[[ Text passage open ]]

With LDAP, any entry can become a container
You may assume that containers in an LDAP directory have an attribute that identifies the entry as a container. But this isn't the case. An entry becomes a container when entries are placed under it, but the LDAP directory makes no modification of the container entry when this happens. With LDAP, every entry holds the possibility of becoming a container, and this design supports many hierarchical opportunities.
You create a container by creating an entry below another entry
You might also assume that container entries have an attribute that lists all the entries that are contained within that container. This also isn't the case. The hierarchical structure is not stored by any special mechanisms aside from the name of each entry. You create a container by creating an entry beneath another entry! This concept takes some getting used to, as logic suggests that the container entry would need to be modified. However, specific LDAP implementations may go beyond the LDAP specification and have special attributes for child information in order to offer additional management functionality.
Although every entry can be a container, some object classes may make more sense
In some LDAP server implementations, there may be restrictions on which object classes an entry must have to become a container. These restrictions are called structure rules (for more details, see Chapter 4). In general, there are several object classes that are regularly used as containers for historical reasons. These object classes are favorites because they are the only allowed containers in X.500. Table 2-2 lists these object classes with a short description of each object class along with why they might be useful as a container.

[[ Text passage closed ]]
[[ Stored data open ]]

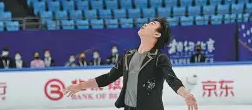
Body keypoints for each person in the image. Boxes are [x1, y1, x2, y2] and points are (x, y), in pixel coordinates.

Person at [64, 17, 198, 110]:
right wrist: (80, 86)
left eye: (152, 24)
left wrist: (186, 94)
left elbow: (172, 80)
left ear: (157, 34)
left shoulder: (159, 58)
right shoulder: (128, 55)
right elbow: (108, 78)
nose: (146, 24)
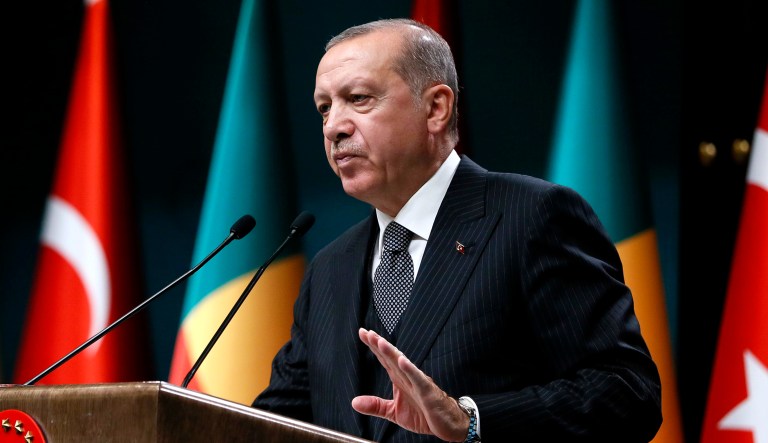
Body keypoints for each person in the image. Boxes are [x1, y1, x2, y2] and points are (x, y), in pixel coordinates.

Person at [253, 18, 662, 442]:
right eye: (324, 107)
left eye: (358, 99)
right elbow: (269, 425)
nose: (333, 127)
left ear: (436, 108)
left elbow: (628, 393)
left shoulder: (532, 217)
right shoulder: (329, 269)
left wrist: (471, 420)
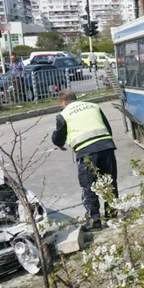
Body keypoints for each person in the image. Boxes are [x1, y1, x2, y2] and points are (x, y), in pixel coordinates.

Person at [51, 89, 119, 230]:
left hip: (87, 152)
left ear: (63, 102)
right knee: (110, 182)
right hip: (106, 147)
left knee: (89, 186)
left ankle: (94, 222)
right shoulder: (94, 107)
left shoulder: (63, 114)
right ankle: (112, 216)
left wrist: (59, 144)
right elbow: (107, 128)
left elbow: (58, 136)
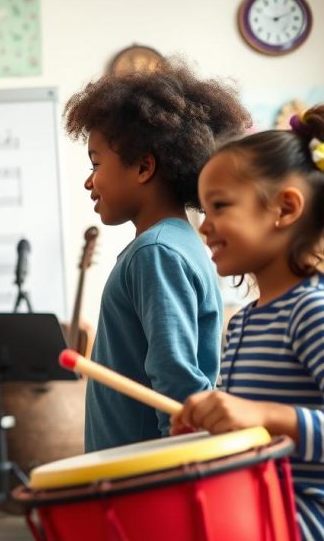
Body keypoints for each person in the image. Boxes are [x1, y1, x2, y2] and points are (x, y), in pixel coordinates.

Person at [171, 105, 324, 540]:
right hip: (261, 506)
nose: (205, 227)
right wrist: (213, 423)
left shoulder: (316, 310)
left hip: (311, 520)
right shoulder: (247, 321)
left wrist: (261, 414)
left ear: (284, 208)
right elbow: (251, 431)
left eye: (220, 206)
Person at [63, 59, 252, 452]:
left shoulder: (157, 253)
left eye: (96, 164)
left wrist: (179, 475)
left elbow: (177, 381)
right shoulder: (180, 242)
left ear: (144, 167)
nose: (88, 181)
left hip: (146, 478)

[[ Stored data closed ]]
[[ Stored data open ]]

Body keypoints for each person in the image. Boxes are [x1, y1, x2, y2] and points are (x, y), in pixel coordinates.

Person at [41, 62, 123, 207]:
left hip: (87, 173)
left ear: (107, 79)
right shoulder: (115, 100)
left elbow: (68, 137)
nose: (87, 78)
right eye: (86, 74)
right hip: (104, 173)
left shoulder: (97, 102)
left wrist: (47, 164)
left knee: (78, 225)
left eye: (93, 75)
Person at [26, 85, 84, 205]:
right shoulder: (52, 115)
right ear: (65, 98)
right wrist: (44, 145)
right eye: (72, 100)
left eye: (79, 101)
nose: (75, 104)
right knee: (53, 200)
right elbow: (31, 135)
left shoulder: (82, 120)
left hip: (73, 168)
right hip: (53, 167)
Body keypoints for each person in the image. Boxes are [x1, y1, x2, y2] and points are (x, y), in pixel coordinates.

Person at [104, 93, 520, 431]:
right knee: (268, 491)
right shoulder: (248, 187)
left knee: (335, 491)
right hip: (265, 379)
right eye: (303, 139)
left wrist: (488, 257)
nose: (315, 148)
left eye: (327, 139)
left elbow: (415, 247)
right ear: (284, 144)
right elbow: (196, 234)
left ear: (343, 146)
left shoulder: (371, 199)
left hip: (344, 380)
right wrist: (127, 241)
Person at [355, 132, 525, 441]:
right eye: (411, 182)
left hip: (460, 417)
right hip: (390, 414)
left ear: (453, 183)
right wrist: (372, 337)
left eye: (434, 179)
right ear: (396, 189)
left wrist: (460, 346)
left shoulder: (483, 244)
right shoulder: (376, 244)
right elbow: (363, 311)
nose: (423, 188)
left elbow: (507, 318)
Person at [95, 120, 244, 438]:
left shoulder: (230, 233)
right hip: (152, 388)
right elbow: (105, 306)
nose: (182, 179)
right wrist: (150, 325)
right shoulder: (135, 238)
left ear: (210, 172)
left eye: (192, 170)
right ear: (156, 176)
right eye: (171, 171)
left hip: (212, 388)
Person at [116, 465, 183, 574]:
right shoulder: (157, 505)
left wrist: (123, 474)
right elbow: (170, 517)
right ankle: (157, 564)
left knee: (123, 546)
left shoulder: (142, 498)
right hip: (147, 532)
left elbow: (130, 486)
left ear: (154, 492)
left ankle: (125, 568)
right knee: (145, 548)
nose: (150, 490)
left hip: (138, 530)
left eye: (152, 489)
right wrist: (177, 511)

[[ Stored data closed ]]
[[ Stored data open ]]

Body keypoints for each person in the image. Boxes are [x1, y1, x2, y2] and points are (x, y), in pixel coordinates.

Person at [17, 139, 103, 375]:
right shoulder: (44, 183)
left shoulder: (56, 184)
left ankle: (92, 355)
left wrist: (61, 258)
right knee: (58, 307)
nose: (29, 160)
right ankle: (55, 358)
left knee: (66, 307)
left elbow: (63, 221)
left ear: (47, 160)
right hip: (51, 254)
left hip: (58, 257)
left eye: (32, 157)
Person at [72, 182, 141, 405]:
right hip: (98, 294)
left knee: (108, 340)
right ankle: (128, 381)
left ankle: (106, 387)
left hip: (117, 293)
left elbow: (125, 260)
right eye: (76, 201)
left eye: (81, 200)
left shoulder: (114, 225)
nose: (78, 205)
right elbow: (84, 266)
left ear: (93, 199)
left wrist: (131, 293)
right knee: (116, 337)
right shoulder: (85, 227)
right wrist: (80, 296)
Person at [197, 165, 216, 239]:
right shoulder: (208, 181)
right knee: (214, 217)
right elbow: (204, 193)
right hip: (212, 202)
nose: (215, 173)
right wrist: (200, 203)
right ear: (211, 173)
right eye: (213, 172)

[[ Stored data closed ]]

● Exercise prompt:
In the passage on LDAP containers above, please state what the restrictions on which object classes an entry must have to become a container are called.

● Your solution:
Structure rules.